第37話 手紙

「もう一度だけ、あそこの研究所に行っちゃだめかな?」


 思索を続け積み上げた山が完成するというよりは気づいたという感じだった。見落としていた横に落ちている物に。


「え。……嫌だよ」


「そういえばさ。死の病にかかった人が一瞬で死ぬようになったかもしれないって伝えてないじゃん。……ショウゴ君が死んだこと。どういう風になったかとか」


「そんなこと……でも……」


「分かってる。中には入らないよ。手紙を書いて届けるだけ。たぶんダイスケ先生には必要な情報でしょ。……手紙を届けたらそのままどこか遠くに行こう」


「うん……。それなら」


「じゃあ、明日ね。朝から行こう。行きたい場所とか考えといて」


 そういえば、当初の目的の1つでもあったショウゴの死に方についてダイスケに伝えてないことを思い出して……ルリの了解を得たらエイタは部屋を出てすぐに手紙を書いた。ホテルの受付を漁って品質の良さそうな紙とペンと封筒を手に入れて文字を書く。研究所に行ってから二日目の夜だった。


 手紙でショウゴの死の内容を伝えるだけじゃ、何の解決にもならない。むしろ新たな脅威をダイスケが知ったら喜びはしない。


 けれど、手紙を届けることにしたのには理由があった。ダイスケと連絡が取れるようになりたかった。聞きたいことがあったのだ……結局、死の病は治せるものなのかどうか。


 向かうホテル1階の机にはパソコンが置いてあった。パソコンを起動したエイタは検索サイトにログインする。まだ自身のスマホを持ったこともなかったが家にあったパソコンは使ったことがあってIDとパスワードは覚えていた。覚えていたことが正しいか確認してメールアドレスが表示されると、それを手紙に書き写す。

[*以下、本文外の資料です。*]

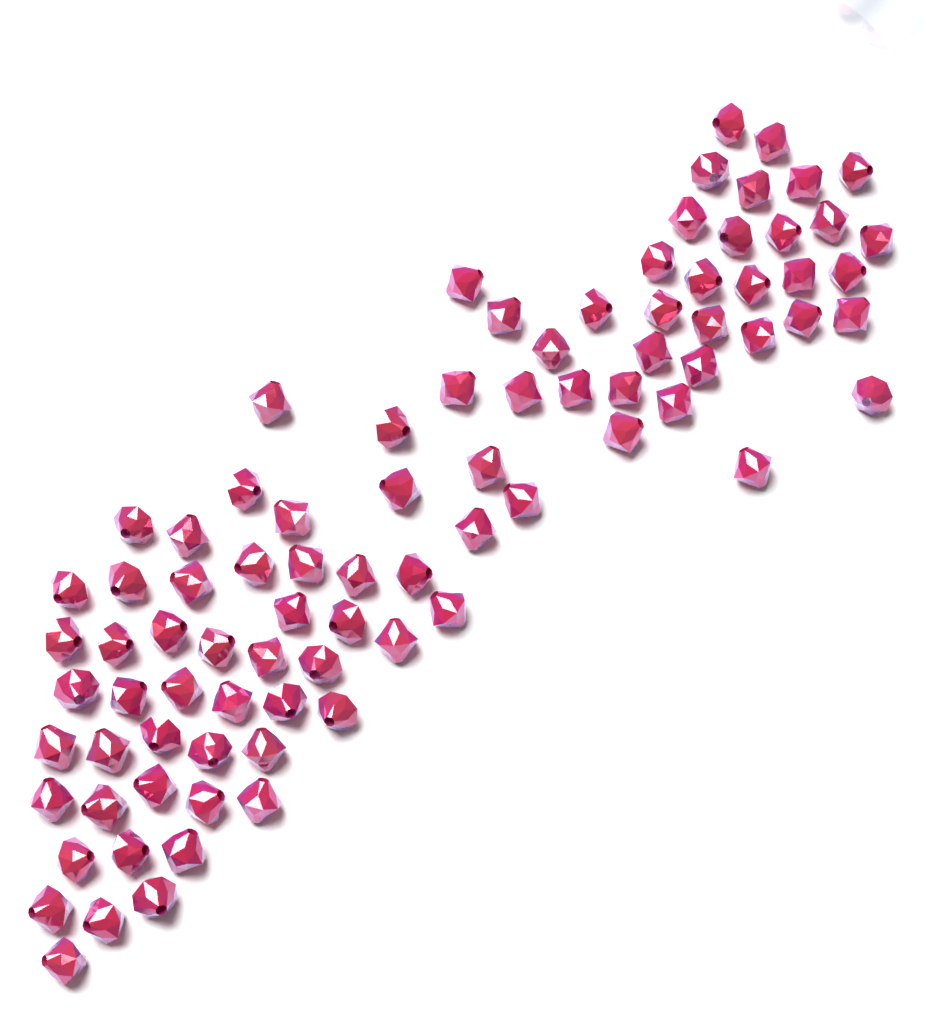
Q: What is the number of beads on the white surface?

 手紙に書いたメールアドレスに間違いが無いかをチェックした後は質問を書いた。「聞きたいことがあるんですが、死の病は治せそうなんですか?できれば、メールで送ってほしいです」。直接的で生意気に感じ取られるかもしれないと思ったが大人の言葉は分からないのでそのままにした。


 要は人に任せることにしたのだ。自分以外の誰かに自分の悩みを解決してほしかった。ひょっとしたらダイスケの研究はもう良いところまで進んでいて死の病を克服できそうなのかもしれない。数日前に研究所に行ったときは余裕がありそうだったし、ルリの話では必ず治せるようにすると約束している。


 ずっと部屋の中で考えていても仕方ないし、動いてみることにした。ダイスケ以外にも死の病の研究をしているかもしれないとか、何か自分にもできる死の病の治療法がふと見つかるかもしれないとか雲を掴むような話もエイタは考えていた。


 当初の目的だったルリと2人で何もかも忘れられるくらい楽しく生きることになるのも悪くない。


 「この前は勝手に帰ってすみません」から始まる手紙を書き終えると封筒に目立つように赤ペンを使った。それが終わると部屋に帰って眠りにつく……。